What is required: Repeat only the lines below that run from the line with "Acest site utilizează" to the line with "شبکه‌های سازمانی همانند", ends included; skip every picture.

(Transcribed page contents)
---
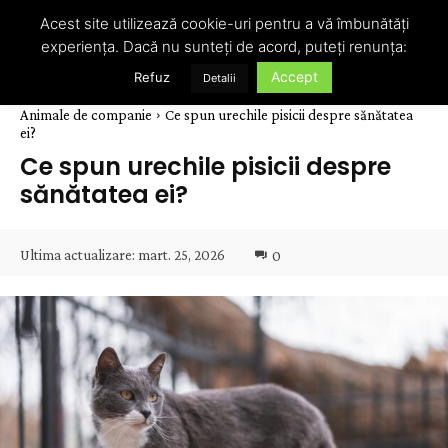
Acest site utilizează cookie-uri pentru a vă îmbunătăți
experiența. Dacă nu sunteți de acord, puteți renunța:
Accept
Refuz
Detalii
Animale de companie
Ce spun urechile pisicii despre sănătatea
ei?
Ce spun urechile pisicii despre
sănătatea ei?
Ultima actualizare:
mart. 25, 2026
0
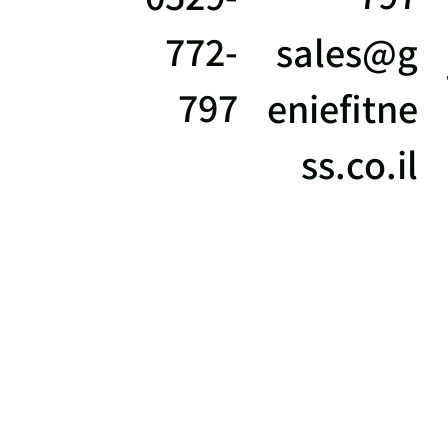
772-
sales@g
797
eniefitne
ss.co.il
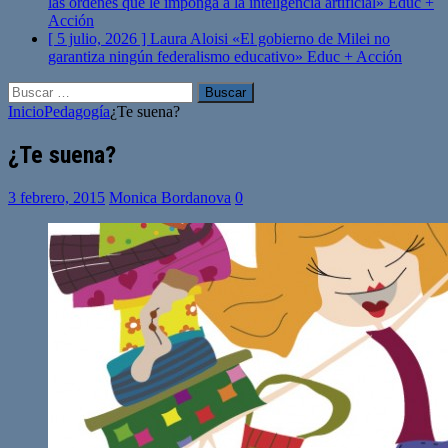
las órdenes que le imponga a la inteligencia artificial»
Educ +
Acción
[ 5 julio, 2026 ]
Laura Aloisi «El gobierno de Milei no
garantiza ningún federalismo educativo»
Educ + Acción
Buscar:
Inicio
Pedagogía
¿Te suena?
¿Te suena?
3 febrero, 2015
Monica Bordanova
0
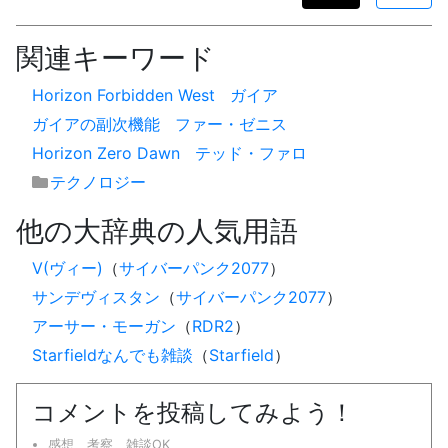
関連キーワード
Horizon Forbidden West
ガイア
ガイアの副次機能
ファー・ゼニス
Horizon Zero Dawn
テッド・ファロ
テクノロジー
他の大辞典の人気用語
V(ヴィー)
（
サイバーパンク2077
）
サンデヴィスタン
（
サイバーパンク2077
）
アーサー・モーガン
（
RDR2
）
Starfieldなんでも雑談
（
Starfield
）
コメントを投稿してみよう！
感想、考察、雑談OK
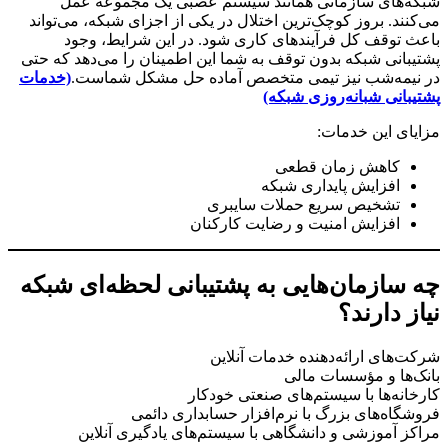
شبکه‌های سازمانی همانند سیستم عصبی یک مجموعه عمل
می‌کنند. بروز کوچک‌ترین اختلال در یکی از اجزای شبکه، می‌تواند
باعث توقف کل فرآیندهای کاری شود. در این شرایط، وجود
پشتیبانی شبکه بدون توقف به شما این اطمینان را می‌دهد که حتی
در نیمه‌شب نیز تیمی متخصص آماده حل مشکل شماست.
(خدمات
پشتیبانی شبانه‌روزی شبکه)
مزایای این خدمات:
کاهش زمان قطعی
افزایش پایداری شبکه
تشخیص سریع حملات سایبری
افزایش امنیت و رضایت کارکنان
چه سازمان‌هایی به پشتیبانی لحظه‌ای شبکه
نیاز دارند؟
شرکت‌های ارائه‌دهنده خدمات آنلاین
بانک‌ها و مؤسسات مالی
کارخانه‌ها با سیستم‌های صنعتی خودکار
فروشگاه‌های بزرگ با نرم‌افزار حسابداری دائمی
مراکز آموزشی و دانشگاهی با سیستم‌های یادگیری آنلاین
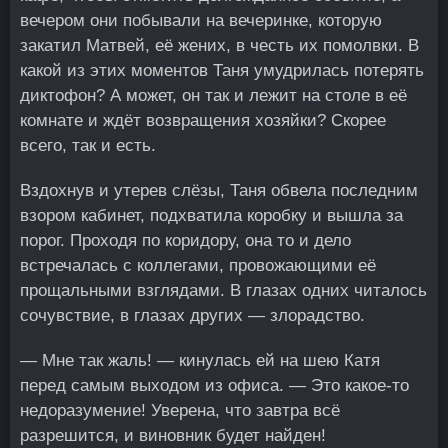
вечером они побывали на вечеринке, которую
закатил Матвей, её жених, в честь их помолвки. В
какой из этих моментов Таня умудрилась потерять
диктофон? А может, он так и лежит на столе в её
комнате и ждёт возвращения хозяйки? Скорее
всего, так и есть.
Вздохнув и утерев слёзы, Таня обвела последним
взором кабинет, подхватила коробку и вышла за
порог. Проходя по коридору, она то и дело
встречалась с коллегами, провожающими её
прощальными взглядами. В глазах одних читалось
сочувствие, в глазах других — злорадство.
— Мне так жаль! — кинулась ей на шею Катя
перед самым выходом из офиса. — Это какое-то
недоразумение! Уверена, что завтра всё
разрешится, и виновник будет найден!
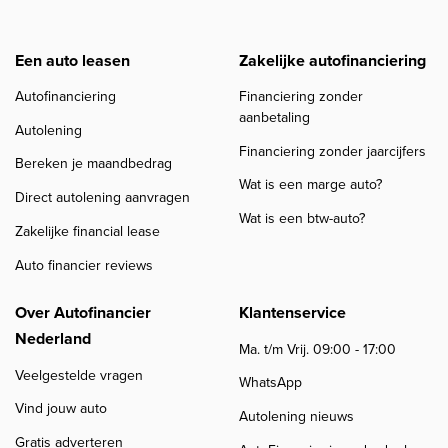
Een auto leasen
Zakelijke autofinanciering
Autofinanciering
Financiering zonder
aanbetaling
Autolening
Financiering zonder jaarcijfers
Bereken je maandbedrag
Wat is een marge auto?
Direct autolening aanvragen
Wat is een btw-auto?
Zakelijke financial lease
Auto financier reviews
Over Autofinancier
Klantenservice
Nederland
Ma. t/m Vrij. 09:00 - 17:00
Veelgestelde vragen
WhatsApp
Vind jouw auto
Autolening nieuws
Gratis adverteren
---
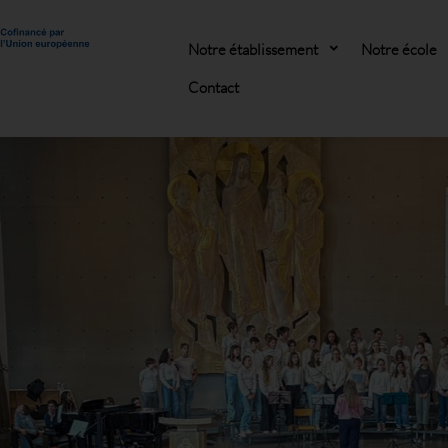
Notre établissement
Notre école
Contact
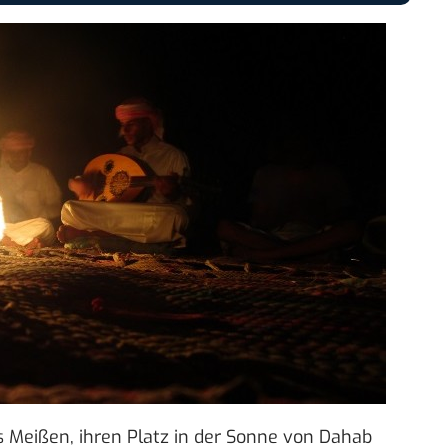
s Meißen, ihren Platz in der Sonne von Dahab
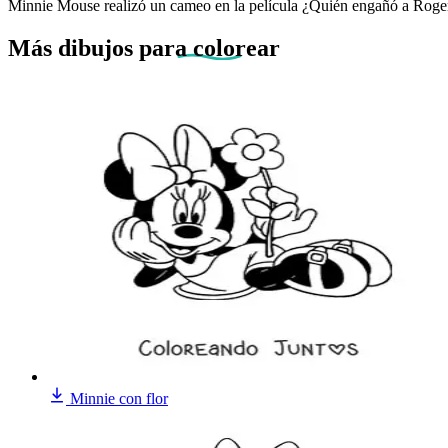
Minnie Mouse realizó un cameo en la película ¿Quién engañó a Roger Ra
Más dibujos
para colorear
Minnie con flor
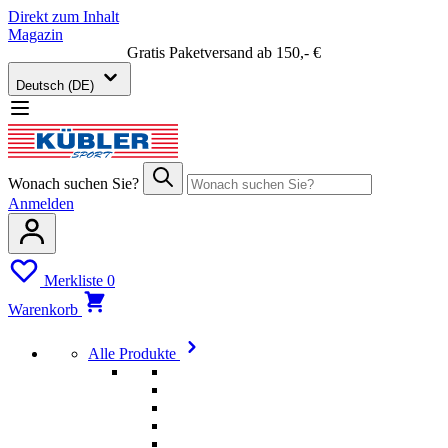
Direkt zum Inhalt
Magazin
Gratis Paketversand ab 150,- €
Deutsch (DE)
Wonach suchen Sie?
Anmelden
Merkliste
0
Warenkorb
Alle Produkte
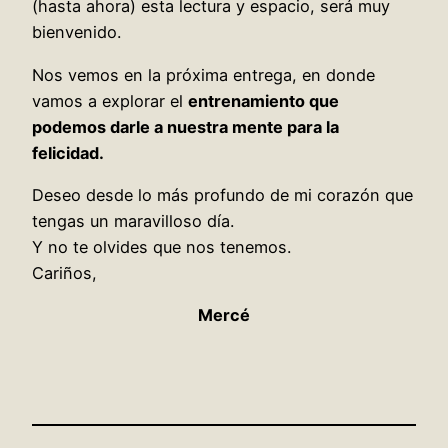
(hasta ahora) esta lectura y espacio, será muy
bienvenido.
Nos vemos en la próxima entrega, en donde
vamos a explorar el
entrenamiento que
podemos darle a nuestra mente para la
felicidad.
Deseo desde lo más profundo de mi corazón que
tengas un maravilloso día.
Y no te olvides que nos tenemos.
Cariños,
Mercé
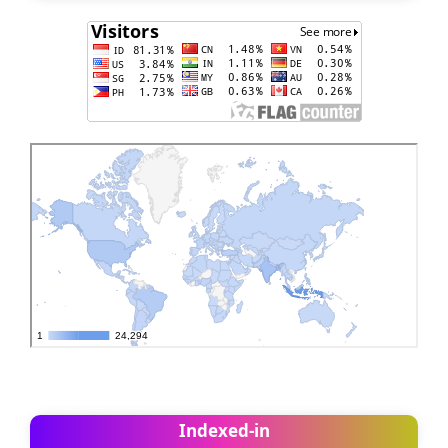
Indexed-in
---
Task output:
Acest site utilizează cookie-uri pentru a vă îmbunătăți
experiența. Dacă nu sunteți de acord, puteți renunța:
Accept
Refuz
Detalii
Animale de companie
Ce spun urechile pisicii despre sănătatea
ei?
Ce spun urechile pisicii despre
sănătatea ei?
Ultima actualizare:
mart. 25, 2026
0
772-
sales@g
797
eniefitne
ss.co.il
las órdenes que le imponga a la inteligencia artificial»
Educ +
Acción
[ 5 julio, 2026 ]
Laura Aloisi «El gobierno de Milei no
garantiza ningún federalismo educativo»
Educ + Acción
Buscar:
Inicio
Pedagogía
¿Te suena?
¿Te suena?
3 febrero, 2015
Monica Bordanova
0
関連キーワード
Horizon Forbidden West
ガイア
ガイアの副次機能
ファー・ゼニス
Horizon Zero Dawn
テッド・ファロ
テクノロジー
他の大辞典の人気用語
V(ヴィー)
（
サイバーパンク2077
）
サンデヴィスタン
（
サイバーパンク2077
）
アーサー・モーガン
（
RDR2
）
Starfieldなんでも雑談
（
Starfield
）
コメントを投稿してみよう！
感想、考察、雑談OK
شبکه‌های سازمانی همانند سیستم عصبی یک مجموعه عمل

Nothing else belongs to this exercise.